In the Commission’s assessment, the federal option comes out worst, mainly because there is so little demand for it, especially in England and Scotland: “There would need to be a seismic shift in attitudes across the UK for a federal UK to come into being, even if it were the preferred option in Wales.” Radical federalism – Labour’s big idea a few years ago – is unmasked here as more of a slogan than a practical programme.
In the short-term, the Commission focuses on steps it says are urgently needed to prevent devolution from collapsing.
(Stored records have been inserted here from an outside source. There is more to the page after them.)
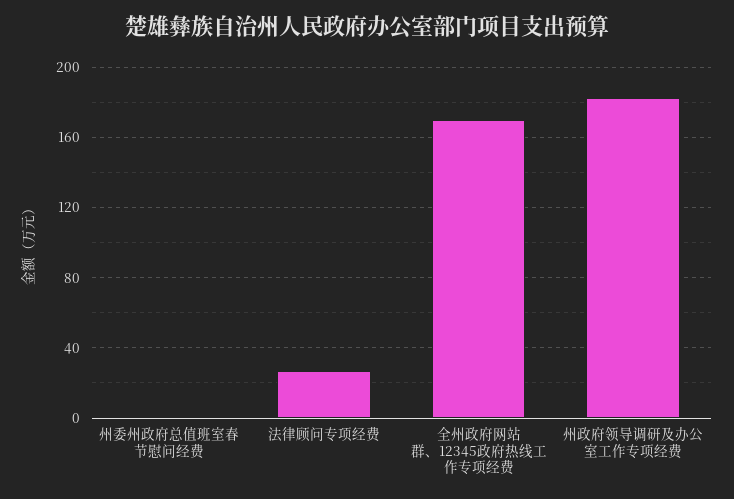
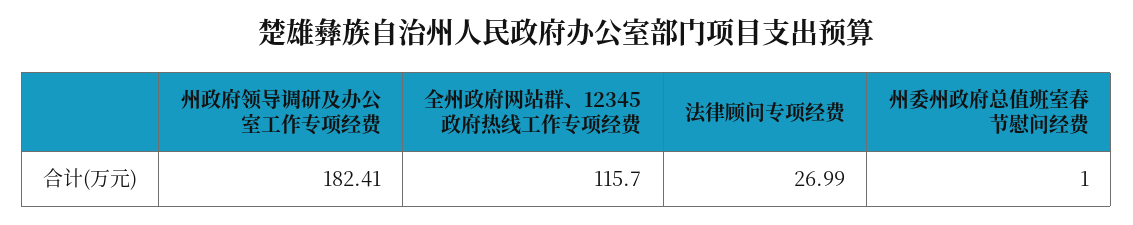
全州政府网站群、12345政府热线工作专项经费: 170 -> 115.7

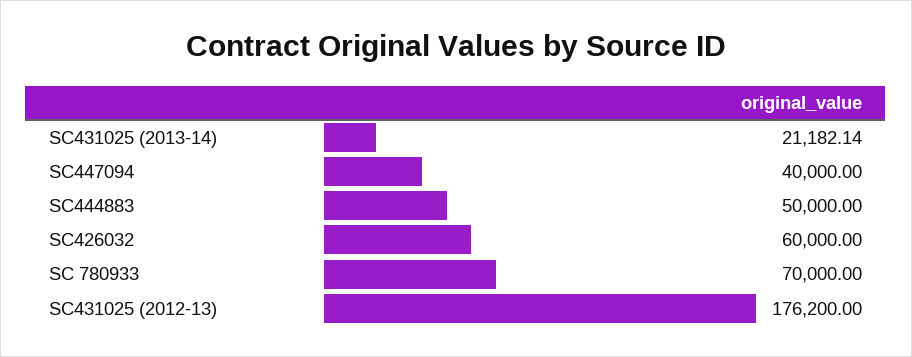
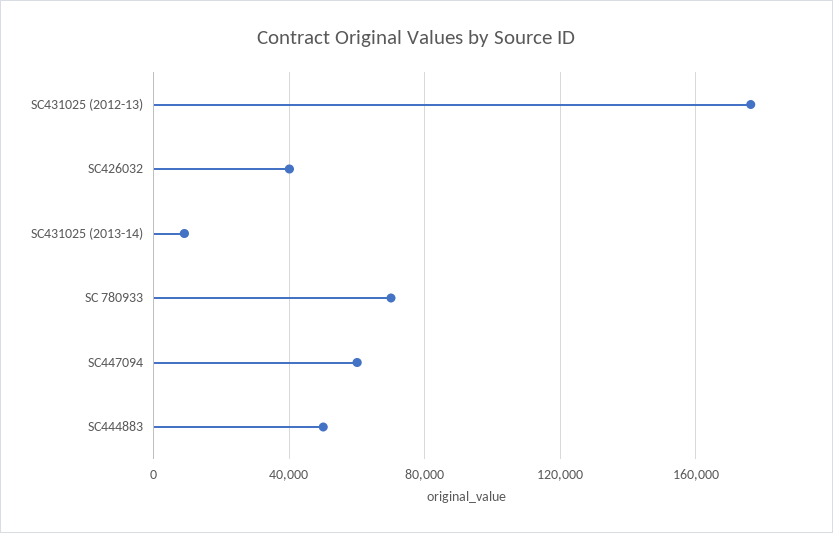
SC431025 (2013-14): 21182.14 -> 10000
SC447094: 40000 -> 60000
SC426032: 60000 -> 40000

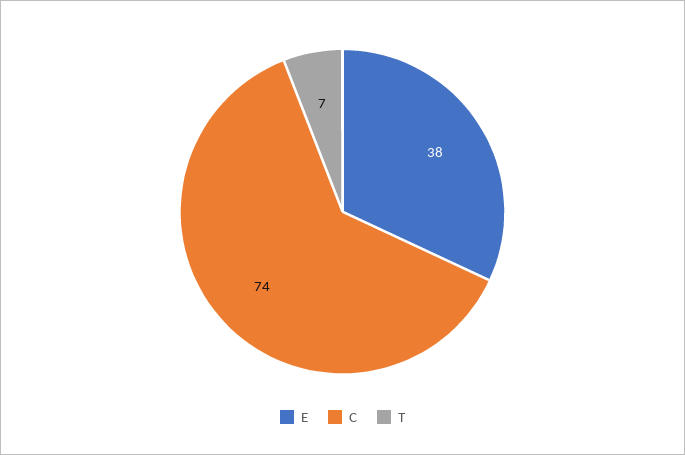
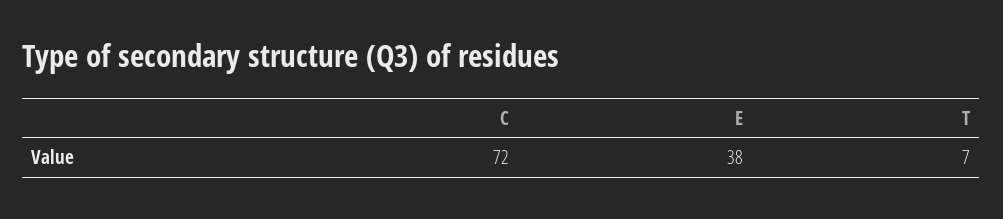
C: 74 -> 72

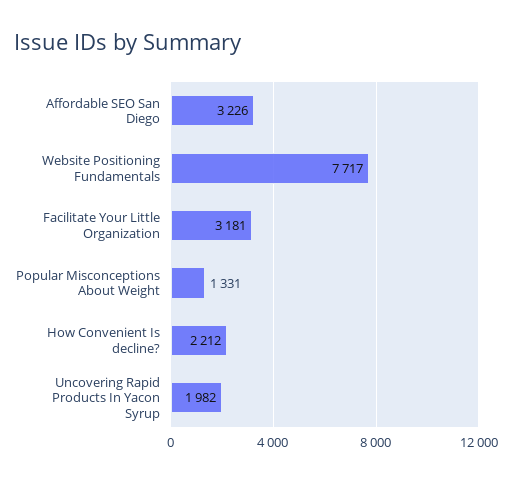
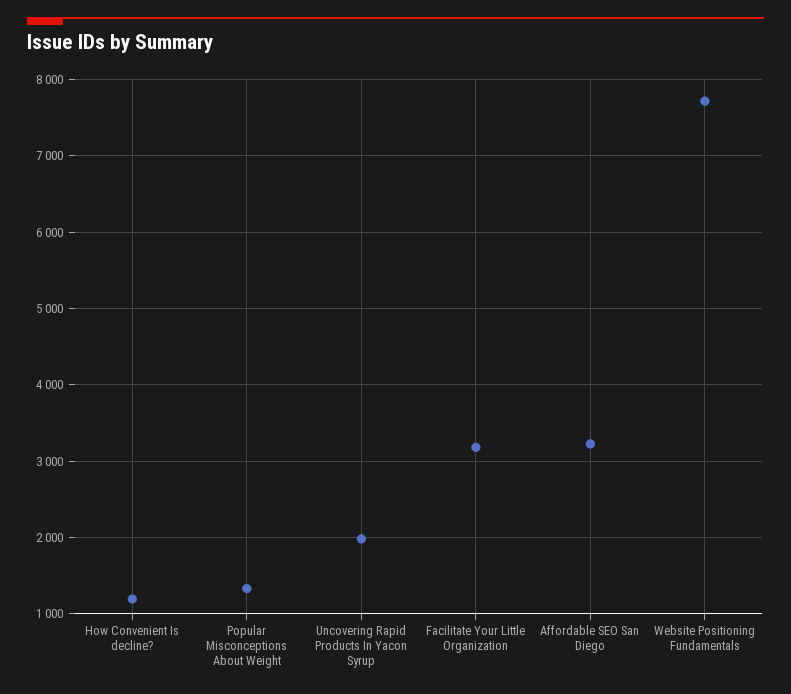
How Convenient Is decline?: 2212 -> 1200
But this involves a hefty obstacle course which includes scrapping both the House of Lords and the Barnett formula, creating a conveyor belt of new law-making powers for Wales and gold-plating the serially abused Sewel Convention.
How likely is it that any Westminster government would be willing to agree to all this?
It is a question the Commission leaves hanging in the air. But we know from experience that less than short change will be produced by the Tories. As for Labour, the direction of travel for all Keir Starmer’s policy commitments is to row back. He has made no firm commitments at all on the constitution for Wales – with the single exception of devolving the Levelling Up Fund.
Even if the contours of Keir Starmer’s constitutional policy are revealed – in a keynote speech, in London, no doubt, over the next few months – Labour have a problem.
This is not 1973. It’s not even 1997. Constitutional change is not something done to us, or for us, anymore. It’s something we do now for ourselves.
In spirit; in our thinking; increasingly, as we saw in the pandemic, in policy and action – in a sense, we’re independent already.
It’s the status quo that is not an option anymore, as the report boldly says. Yet, economically and socially, it’s the status quo that Westminster has delivered for the past 50 years, since Kilbrandon reported. What once was nonsense is increasingly a new common sense for more and more people in Wales.